LibNotify — Uses the libnotify library to send notifications for each discovered issue and a
summary at the end of the scan.
EmailNotify — Sends a notification (and optionally a report) over SMTP at the end of the scan.
Manual verification — Flags issues that require manual verification as untrusted in order to
reduce the signal-to-noise ratio.
Resolver — Resolves vulnerable hostnames to IP addresses.
Modules
I’ve got both good and bad news for this….
In an attempt to cleanup and optimise pattern matching in v0.3 I inadvertently broke some
aspects of it which crippled the XSS (xss), SQL injection (sqli) and Path Traversal (path_traversal) modules –I sincerely apologise, mea culpa.
The good news is that I’ve made things right, cleaned up the API and the existing modules and
improved their accuracy.
Reports
The HTML report has waved goodbye to Highcharts due to licensing reasons and now uses jqPlot
for all its charting and graphing needs.
I’ve also removed the “report false-positive” button since a part of that process required RSA
encryption which for some reason caused segfaults on Mac OSX.

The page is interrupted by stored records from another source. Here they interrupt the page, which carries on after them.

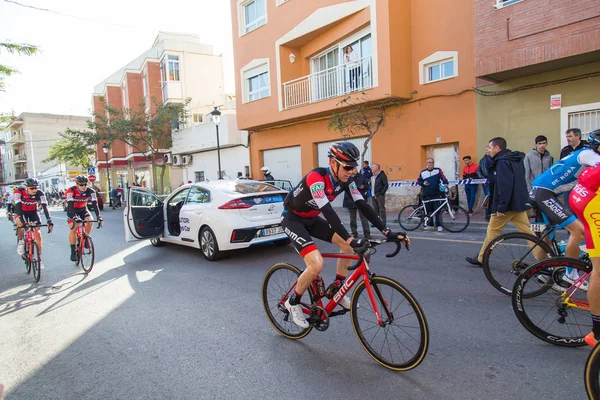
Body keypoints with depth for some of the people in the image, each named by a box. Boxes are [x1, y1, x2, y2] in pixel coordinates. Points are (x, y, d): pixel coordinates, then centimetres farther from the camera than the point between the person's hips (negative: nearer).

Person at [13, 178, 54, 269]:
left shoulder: (39, 193, -27)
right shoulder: (19, 191, -28)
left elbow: (45, 207, -32)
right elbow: (18, 206, -36)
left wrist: (49, 221, -43)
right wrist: (21, 220, -49)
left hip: (33, 212, 1)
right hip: (21, 211, -1)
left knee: (37, 232, -12)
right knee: (21, 225, -32)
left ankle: (39, 258, -4)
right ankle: (20, 242, 0)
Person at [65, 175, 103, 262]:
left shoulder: (90, 191, -22)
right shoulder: (71, 191, -28)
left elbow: (95, 204, -28)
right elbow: (70, 205, -36)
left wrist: (98, 217, -38)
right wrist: (74, 217, -49)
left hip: (82, 209, 2)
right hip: (72, 210, -2)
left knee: (90, 221, -24)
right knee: (73, 229, -14)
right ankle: (73, 252, -5)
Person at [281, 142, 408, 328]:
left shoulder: (345, 180, -9)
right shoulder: (316, 177, -31)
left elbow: (362, 205, -13)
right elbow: (327, 210, -40)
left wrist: (387, 231, -21)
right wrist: (351, 239, -47)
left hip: (311, 219, 8)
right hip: (292, 218, -7)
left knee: (348, 245, -4)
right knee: (317, 265, -23)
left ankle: (336, 288, 15)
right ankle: (293, 302, 2)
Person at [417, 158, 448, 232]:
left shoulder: (438, 170, 3)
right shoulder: (423, 172, 9)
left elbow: (443, 177, -9)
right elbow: (418, 181, 16)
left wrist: (445, 183, -28)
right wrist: (423, 183, -4)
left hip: (436, 195, -2)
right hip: (426, 195, 2)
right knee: (428, 210, 7)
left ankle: (439, 225, 1)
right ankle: (430, 225, 20)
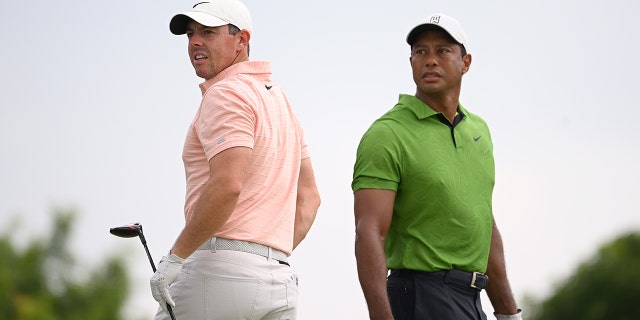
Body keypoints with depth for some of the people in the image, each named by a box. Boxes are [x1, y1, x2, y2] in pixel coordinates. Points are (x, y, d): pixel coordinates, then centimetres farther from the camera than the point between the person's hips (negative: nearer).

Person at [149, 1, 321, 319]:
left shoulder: (226, 93, -7)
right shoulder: (280, 99, 23)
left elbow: (227, 186, -21)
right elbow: (309, 197, 25)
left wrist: (176, 256, -17)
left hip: (222, 269, -9)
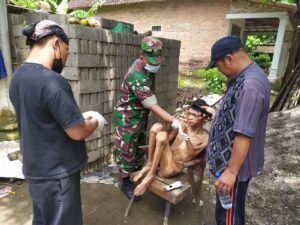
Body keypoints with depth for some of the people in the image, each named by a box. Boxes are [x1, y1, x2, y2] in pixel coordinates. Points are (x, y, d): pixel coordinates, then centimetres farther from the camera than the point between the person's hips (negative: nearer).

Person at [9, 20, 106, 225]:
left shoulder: (18, 77, 1)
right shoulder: (52, 81, -27)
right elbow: (77, 132, -23)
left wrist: (80, 117, 8)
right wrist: (95, 121, -3)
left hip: (34, 169, 8)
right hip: (57, 174, -8)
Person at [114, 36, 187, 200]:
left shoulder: (146, 67, -2)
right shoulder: (137, 76, -32)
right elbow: (153, 106, -34)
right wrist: (175, 123, -39)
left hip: (140, 117, 9)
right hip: (127, 120, -9)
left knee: (140, 148, 22)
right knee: (127, 151, 7)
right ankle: (126, 183, 26)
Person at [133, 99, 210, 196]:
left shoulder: (205, 138, -7)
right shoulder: (184, 125, 3)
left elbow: (191, 155, -21)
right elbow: (168, 139, 10)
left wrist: (185, 133, -32)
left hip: (174, 168, -5)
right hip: (165, 158, 5)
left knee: (162, 136, -30)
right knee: (157, 127, -17)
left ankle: (150, 176, -16)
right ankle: (149, 164, -7)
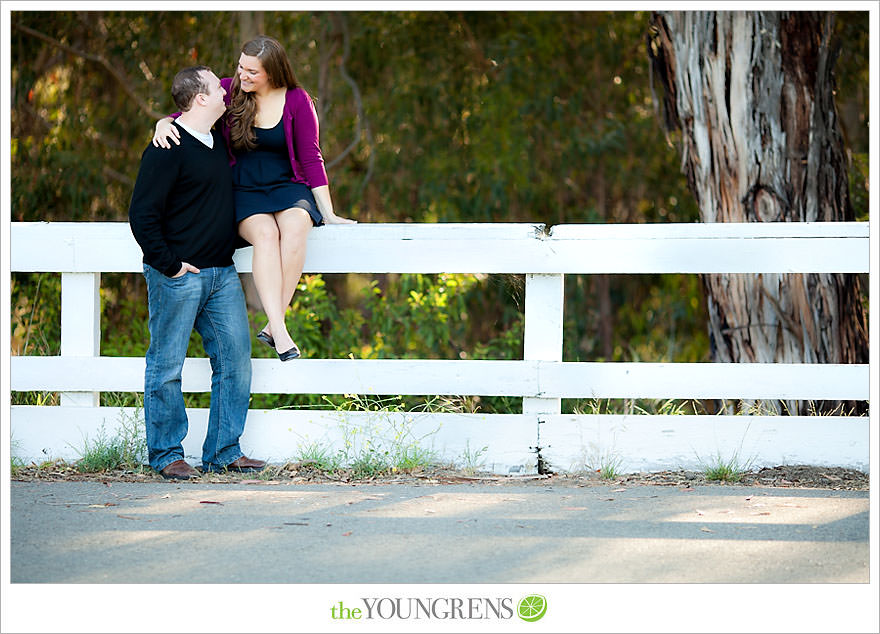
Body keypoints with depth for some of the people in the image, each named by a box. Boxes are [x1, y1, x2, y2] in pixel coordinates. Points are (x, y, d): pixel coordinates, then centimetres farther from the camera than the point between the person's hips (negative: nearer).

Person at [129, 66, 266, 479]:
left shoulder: (218, 142, 14)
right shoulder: (168, 148, -12)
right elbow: (142, 215, -14)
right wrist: (168, 264, -15)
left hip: (221, 274, 8)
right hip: (178, 276, -8)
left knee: (235, 360, 5)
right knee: (167, 366, 0)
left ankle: (224, 452, 12)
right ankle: (167, 456, 7)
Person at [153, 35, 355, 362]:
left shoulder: (296, 101, 1)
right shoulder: (228, 90, 1)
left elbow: (311, 157, 2)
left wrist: (327, 212, -1)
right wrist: (164, 123, -25)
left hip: (287, 186, 0)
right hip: (242, 191, 0)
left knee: (295, 227, -35)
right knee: (265, 232, -34)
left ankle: (273, 326, -30)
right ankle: (279, 329, -42)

Good news is that the HTML reports will be significantly smaller in size from now on.
Moreover, the following new report formats have been added:
JSON — Exports the audit results as a JSON serialized Hash.
Marshal — Exports the audit results as a Marshal serialized Hash.
YAML — Exports the audit results as a YAML serialized Hash.
Cygwin package for Windows
About time indeed, Windows users can now enjoy Arachni’s features — albeit via a preconfigured
Cygwin environment.
The important point is that you no longer have to manually hassle to install Arachni via MinGW or
Cygwin yourselves or use a VM and what have you…
Simply download and run the self-extracting archive, double click the “Cygwin” batch file and lo
and behold: you’ve got a bash shell ready to execute Arachni’s scripts.
Unfortunately, there’s a performance penalty involved when running Arachni in Cygwin but until I
port it to run natively on Windows it’ll have to do.
Before I forget, the Wiki has been cleaned up and brought up to date so if you need to go
through the documentation that should be your first stop.